Тем не менее, защита максимально возможного количества видов имеет смысл. Поскольку потомки живущих сегодня видов будут участвовать во всех будущих экосистемах, которые сформируются, когда люди или планетарные процессы создадут новые условия, есть очевидная выгода в наличие как можно большего числа этих видов. Подобное изобилие видов выполняет функцию «запасных частей» для природы, а их защита аналогична своеобразному долгосрочному экологическому страховому полису.
Больше споров вызывает перенос видов в новые экосистемы. Садоводам может нравиться выращивать экзотические виды у себя на участках, но люди часто считают «иностранные» растения, которые начинают вдруг расти у них во дворах, инвазивными — их пугают эти перемены. Иногда против этих растений применяют гербициды, хотя, как правило, безрезультатно.
Сопротивление подобным переменам столь сильно, что Великобритания уже около 1000 лет ожидает признания в качестве местных таких видов, как, например, зайцы. В Австралии ведутся дебаты о том, следует ли считать местным видом собаку динго, появившуюся на этом континенте тысячи лет назад.
Тем не менее, присутствующие сегодня в Великобритании примерно 2000 «неродных» видов растений и животных не создали угрозы исчезновения для каких-либо местных видов, а большинство из них не приносят вообще никакого вреда (или минимальный). Более того, импорт и распространение видов-мигрантов повышает биологическое разнообразие в большинстве регионов мира на протяжении нескольких последних столетий. И это повышение регионального разнообразия можно считать позитивным явлением, к примеру, рост на 20% количества видов растений, растущих в дикой природе в США и странах Европы, а также удвоение числа видов растений на Гавайских островах и других островах Тихого океана.
Учитывая всё это, а также практическую нереализуемость попыток депортации большинства зарубежных видов, с присутствием этих мигрантов следует смиряться более или менее сразу.
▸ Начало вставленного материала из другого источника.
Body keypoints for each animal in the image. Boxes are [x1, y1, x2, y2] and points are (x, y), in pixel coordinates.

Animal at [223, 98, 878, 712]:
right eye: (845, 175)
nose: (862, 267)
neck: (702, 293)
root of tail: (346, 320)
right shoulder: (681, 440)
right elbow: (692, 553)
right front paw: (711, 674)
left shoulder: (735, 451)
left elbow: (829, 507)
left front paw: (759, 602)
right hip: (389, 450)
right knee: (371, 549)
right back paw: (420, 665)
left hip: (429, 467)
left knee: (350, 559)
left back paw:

В этом явно больше смысла, чем участвовать в ведущихся уже тысячелетия спорах на данную тему во имя некой идеализированной, прежней версии мира природы.
Пути назад нет, потому что постоянно возникают совершенно новые виды, особенно в процессе гибридизации перевезённых видов. В Великобритании за последние три века появилось больше новых, гибридных видов растений, например, спартина (cord grass) или эритрина (monkey flowers), чем исчезло во всей Европе за тот же период (по данным наблюдений). Такая же ситуация и в Северной Америке.
Подобная эволюция новых видов, связанная с человеком, означает, что в эпоху антропоцена мы, по сути, являемся создателями нового биологического разнообразия, равно как и разрушителями старого. Мы уже не просто зависим от планеты; теперь мы её сами формируем.
Понимая это, мы должны, конечно, сопротивляться изменениям, которые являются однозначно «плохими». Но когда речь заходит о биологических изменениях, которые дают возможность видам приспособляться к переменам в окружающей среде, а это процесс, благодаря которому видам и удаётся выживать, мы должны демонстрировать более примирительные и даже проактивные подходы.
В новой книге «Наследники Земли: Как природа процветает в век исчезновения» я доказывают, что мы живём в «новом мире природы». Им по-прежнему движет та же самая экологическая и эволюционная динамика, как и раньше. Разница в том, что теперь эта динамика определяется в основном деятельностью популяции людей, достигающей сейчас 7,6 млрд человек (и продолжающей расти). Виды растений и животных будут попадать в новые природные условия, создаваемые человеком, и эволюционировать рядом с нами. Мы должны позволить им это. А может быть, мы даже должны им помочь.